Finding records > Finding duplicate values using a self-join relationship
 

Finding duplicate values using a self-join relationship

This procedure uses a self-join relationship and a calculation field referencing the relationship to identify all duplicate records except the first instance, according to the order in which the records were created. Once this system is set up, duplicate records will be identified as they are created.

To find duplicate records except the first instance:

1. If you plan to delete the duplicate records that you find, make a backup copy of the file.

See Saving and copying files.

2. Identify a field that determines a unique entity in your file.

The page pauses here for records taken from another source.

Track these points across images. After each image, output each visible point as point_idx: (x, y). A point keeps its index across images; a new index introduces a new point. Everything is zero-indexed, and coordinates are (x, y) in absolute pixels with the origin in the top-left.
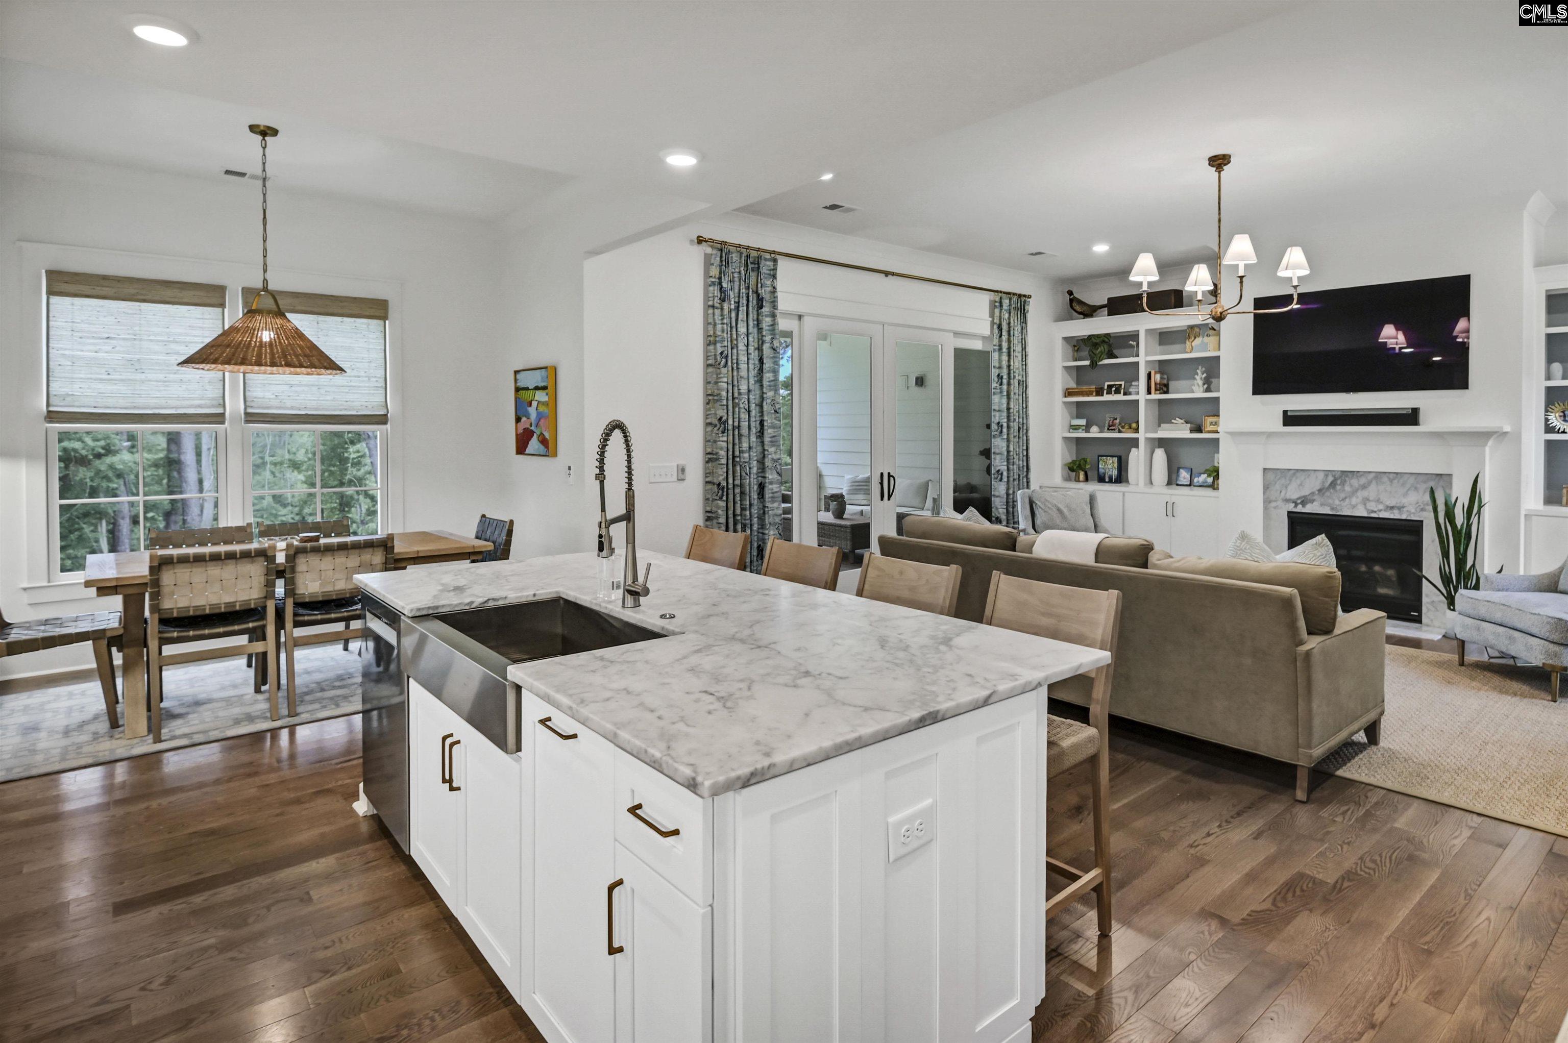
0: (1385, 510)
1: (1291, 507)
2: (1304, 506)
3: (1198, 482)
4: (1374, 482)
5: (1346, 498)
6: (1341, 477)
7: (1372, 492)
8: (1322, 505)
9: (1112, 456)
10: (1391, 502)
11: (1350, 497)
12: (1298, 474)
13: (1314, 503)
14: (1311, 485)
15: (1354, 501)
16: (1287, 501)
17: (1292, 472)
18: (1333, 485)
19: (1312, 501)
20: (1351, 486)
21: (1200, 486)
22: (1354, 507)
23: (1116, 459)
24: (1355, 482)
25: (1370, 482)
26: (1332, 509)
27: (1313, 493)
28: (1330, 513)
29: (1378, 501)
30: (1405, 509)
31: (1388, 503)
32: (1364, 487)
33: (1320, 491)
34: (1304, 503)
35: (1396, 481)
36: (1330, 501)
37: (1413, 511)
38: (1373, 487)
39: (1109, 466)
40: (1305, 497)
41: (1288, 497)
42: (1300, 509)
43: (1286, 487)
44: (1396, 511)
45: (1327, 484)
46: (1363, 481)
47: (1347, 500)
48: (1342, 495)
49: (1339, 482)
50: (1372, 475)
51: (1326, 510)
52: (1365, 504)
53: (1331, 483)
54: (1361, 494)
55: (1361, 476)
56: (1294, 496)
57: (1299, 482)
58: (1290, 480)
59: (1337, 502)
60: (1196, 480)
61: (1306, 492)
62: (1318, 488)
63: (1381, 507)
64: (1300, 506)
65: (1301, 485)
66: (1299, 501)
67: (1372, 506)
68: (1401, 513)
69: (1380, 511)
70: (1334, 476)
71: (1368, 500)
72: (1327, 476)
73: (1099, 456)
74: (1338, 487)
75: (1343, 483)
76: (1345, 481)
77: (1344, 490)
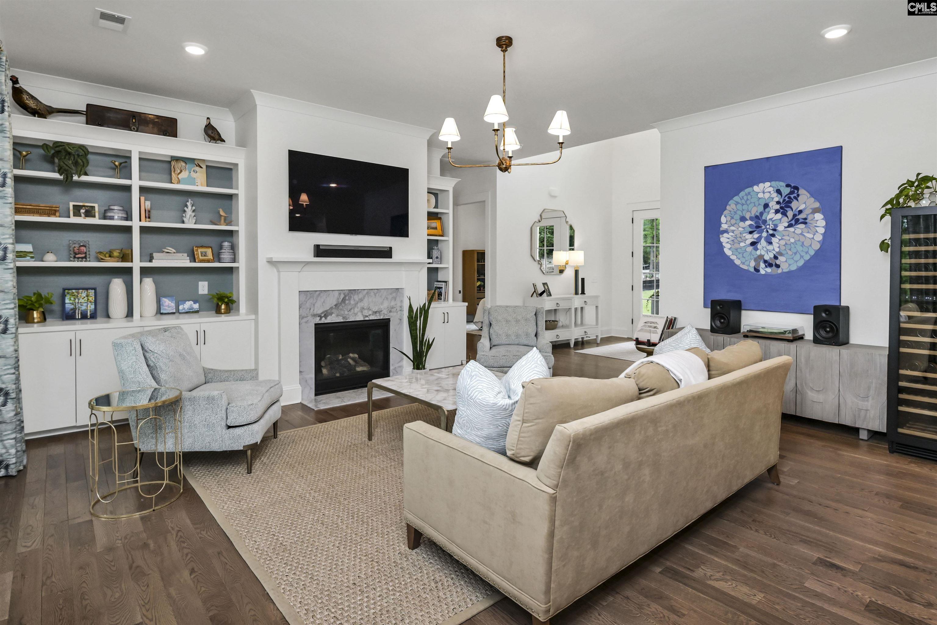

For example, in a Contacts database, use an Employee ID field. You can also create a calculation field with a calculation (returning a text result) that combines data from several fields to make a unique identifier. For example, First Name & Last Name & Phone Number. Don’t use a repeating field.

3. Define a self-join relationship.

Use your chosen identifying field as the match field in both tables in the relationship. See Creating and changing relationships.

4. Create a new calculation field named Check Duplicate with the formula:

If(Count(<name of the table’s second occurrence>::<match field>) > 1; "Duplicates"; "Unique")

5. Click Show All in the status toolbar.

6. Perform a find for Duplicates in the Check Duplicates field.

All records with duplicates are marked Duplicates.